L’EET constitue un outil pour décrire toutes les informations précontractuelles : les assureurs doivent montrer à leurs clients ces documents pour tous les fonds des contrats d’assurance vie, comme les PRIIPS (Packaged Retail Investment and Insurance-based Products), avant de les faire souscrire à des unités de comptes, liés à ces fonds. Les sociétés de gestion peuvent également expliciter leur politique d’exclusion, de vote et d’engagement avec les entreprises en portefeuille ainsi que leurs engagements à long terme, par exemple les objectifs relatifs à la stratégie zéro carbone Net Zero.

Vers l’unification des approches

Si toutes les parties prenantes sont en accord concernant l’utilité d’un tel fichier, sa création n’en a pas été facile pour autant. Avec plus de 15 pays autour de la table et l’ensemble des différents métiers de l’industrie financière représentés, la création de l’EET a généré de nombreux débats entre des industries financières soumises à des réglementations et des interprétations similaires de prime abord, mais différentes dans leurs applications. Par exemple, la réglementation des sociétés de gestion leur indique que l’information précontractuelle SFDR est une annexe du prospectus du fonds, juridiquement non détachable du prospectus, tandis que la réglementation des assureurs indique qu’ils doivent montrer aux clients un document indépendant pour chaque unité de compte, donc de facto pour chaque fonds. Les associations de gestion d’actifs se sont engagées dès l’automne 2021 auprès des assureurs à fournir ces informations précontractuelles dans un document indépendant. Une belle conciliation !

FICHES FOURNIES:
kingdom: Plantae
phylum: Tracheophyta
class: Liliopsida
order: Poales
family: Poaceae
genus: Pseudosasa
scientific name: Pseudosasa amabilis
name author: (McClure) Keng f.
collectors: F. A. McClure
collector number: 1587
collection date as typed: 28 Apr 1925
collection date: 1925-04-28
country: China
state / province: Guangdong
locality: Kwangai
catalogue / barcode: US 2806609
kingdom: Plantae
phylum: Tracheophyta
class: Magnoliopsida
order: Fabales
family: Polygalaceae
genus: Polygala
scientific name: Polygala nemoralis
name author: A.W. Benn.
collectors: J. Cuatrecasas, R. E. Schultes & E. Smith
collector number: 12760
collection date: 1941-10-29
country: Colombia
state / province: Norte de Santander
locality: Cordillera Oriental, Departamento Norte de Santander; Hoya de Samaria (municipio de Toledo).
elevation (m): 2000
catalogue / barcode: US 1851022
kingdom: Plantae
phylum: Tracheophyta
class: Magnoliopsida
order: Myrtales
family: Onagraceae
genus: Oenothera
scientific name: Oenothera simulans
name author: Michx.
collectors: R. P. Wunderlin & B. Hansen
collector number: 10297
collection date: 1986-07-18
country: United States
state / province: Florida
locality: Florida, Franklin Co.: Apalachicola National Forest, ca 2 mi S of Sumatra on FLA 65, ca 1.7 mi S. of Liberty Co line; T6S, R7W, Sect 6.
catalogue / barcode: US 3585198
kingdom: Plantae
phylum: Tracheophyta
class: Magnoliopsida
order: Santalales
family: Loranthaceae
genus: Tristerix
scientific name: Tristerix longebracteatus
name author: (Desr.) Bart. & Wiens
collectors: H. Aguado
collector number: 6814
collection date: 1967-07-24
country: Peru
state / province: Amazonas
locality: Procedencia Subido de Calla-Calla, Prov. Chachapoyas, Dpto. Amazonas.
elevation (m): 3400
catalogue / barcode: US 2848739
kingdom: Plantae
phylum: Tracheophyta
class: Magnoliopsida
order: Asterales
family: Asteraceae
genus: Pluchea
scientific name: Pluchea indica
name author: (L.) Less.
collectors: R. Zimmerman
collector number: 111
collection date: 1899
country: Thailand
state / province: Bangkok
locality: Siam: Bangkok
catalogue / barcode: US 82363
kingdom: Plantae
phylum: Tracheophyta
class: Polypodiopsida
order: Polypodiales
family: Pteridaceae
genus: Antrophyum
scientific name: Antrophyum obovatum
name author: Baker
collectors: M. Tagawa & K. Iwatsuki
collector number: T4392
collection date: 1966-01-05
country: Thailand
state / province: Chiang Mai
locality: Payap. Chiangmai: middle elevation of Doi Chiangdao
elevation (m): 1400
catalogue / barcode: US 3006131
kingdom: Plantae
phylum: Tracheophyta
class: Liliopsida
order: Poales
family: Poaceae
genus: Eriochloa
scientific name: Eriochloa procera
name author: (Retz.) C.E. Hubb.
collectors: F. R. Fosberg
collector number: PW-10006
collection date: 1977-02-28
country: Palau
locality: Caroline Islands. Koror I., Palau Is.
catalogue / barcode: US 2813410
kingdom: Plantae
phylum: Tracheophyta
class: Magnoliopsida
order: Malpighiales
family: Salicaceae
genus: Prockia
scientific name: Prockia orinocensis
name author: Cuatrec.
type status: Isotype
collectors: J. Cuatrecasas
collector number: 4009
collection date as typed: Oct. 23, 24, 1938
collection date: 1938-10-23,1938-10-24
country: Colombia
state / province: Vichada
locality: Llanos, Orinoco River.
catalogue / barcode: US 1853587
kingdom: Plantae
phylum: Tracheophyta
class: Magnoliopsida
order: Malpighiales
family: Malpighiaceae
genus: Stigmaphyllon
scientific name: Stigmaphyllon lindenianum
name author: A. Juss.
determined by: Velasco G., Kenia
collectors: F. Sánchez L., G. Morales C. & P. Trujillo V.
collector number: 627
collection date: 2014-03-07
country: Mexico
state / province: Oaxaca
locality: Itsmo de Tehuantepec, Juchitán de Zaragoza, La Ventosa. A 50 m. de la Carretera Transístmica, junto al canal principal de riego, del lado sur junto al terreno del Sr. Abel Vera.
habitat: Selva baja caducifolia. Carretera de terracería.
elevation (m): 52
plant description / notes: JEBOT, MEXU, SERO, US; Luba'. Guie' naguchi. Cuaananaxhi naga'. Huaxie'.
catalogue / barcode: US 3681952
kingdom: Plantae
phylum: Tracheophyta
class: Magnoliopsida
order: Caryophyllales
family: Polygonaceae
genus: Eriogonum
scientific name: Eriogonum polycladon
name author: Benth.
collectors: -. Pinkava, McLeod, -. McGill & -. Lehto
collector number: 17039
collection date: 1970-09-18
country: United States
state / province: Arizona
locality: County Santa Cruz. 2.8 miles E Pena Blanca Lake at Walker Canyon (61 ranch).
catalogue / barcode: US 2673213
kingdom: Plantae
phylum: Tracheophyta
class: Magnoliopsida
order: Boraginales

CONSIGNES:
1: Selon le texte sur l'EET, pourquoi la création de ce fichier a-t-elle entraîné de nombreux débats ? Répondez en une à trois phrases.
2: Rédigez la suite du texte sur l'EET, après « Une belle conciliation ! ».

RÉPONSES ATTENDUES:
1: Plus de 15 pays et tous les métiers de l'industrie financière étaient autour de la table. Ces industries suivaient des réglementations et des interprétations qui semblaient proches au premier abord, mais qui différaient dans leurs applications.

2:
Les débats concernant la définition de ce qu’est la finance durable et les préférences potentielles des clients ont également fait ressortir les différences culturelles liées aux pratiques locales, à leur approche divergente dans certains pays et à la maturité de chacun face à la finance verte. Non seulement l’interprétabilité des régulations est marquée par des systèmes juridiques différents, mais d’un point de vue plus sociétal, les divergences font qu’entre le tabac, le charbon, le nucléaire ou encore le cannabis, la longue liste des secteurs d’exclusion n’est potentiellement pas la même selon les pays.

Difficile donc de trouver un parfait alignement pour tous, mais à travers l’exercice de la création de l’EET, nous constatons qu’il est possible de faire gagner le collectif pour aboutir à un format adapté aux besoins plus larges qui sont ceux de réallouer le capital en faveur d’une économie bas carbone et d’une société plus inclusive ainsi que d’accompagner le secteur vers une transition juste et durable.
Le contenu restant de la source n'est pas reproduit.